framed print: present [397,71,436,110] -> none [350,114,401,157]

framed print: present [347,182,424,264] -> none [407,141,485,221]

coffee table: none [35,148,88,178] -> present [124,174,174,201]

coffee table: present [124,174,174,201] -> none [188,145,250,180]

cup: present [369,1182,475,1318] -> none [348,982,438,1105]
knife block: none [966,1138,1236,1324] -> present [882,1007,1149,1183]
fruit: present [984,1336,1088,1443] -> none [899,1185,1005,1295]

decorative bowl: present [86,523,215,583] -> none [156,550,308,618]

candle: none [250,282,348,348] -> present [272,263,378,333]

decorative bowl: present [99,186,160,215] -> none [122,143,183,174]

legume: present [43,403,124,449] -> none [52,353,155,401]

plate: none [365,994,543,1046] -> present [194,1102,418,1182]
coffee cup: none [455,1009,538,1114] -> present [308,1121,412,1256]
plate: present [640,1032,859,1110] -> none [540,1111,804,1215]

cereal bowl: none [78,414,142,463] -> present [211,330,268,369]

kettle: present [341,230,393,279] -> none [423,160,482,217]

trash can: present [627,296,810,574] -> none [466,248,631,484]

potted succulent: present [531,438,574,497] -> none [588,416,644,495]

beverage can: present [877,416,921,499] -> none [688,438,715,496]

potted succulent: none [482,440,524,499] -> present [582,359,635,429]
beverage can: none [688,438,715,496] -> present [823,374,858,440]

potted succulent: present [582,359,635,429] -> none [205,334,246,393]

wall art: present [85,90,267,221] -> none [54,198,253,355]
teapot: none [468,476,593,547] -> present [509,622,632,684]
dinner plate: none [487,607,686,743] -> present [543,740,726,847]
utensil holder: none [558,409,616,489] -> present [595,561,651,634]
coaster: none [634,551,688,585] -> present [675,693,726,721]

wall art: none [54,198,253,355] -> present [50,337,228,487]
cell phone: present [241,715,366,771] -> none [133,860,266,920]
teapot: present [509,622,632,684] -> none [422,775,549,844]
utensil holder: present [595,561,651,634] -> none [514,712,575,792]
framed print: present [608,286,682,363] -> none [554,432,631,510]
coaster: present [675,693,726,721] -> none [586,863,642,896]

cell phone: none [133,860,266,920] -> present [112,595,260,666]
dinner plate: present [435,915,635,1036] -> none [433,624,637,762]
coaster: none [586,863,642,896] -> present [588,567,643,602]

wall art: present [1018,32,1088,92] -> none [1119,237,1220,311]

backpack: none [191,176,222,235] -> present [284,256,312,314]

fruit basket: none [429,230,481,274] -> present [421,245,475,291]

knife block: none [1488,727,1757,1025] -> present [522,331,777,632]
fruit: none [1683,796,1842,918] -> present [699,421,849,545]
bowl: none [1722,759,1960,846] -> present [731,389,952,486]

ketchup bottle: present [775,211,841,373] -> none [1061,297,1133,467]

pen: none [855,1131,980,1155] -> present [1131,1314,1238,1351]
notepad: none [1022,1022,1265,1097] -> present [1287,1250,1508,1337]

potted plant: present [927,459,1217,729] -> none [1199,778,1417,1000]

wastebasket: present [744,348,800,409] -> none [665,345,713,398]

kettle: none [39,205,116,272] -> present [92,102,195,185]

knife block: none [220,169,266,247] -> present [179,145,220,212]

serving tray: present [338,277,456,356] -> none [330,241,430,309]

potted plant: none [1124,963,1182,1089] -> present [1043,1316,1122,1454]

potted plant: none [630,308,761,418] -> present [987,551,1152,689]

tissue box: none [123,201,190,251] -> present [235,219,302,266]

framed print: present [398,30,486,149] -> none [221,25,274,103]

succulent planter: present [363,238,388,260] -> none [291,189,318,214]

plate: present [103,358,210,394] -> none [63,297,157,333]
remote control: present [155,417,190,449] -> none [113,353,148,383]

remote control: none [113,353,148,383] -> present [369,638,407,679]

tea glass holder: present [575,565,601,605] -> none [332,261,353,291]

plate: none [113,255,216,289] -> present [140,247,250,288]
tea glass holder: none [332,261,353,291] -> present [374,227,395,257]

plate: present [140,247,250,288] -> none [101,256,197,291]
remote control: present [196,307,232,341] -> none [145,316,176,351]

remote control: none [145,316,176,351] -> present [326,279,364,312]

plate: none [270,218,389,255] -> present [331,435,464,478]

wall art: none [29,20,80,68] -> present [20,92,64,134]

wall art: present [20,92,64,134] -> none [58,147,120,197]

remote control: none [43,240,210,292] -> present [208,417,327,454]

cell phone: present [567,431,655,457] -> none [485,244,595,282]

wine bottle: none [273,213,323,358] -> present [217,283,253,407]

= = = = =

#### [INSTRUCTION]
From the first line of the listing above to the line that contains "coffee table: present", inclusive, restate every line word for word. Nothing else belongs in the answer.

#### [ANSWER SECTION]
framed print: present [397,71,436,110] -> none [350,114,401,157]

framed print: present [347,182,424,264] -> none [407,141,485,221]

coffee table: none [35,148,88,178] -> present [124,174,174,201]

coffee table: present [124,174,174,201] -> none [188,145,250,180]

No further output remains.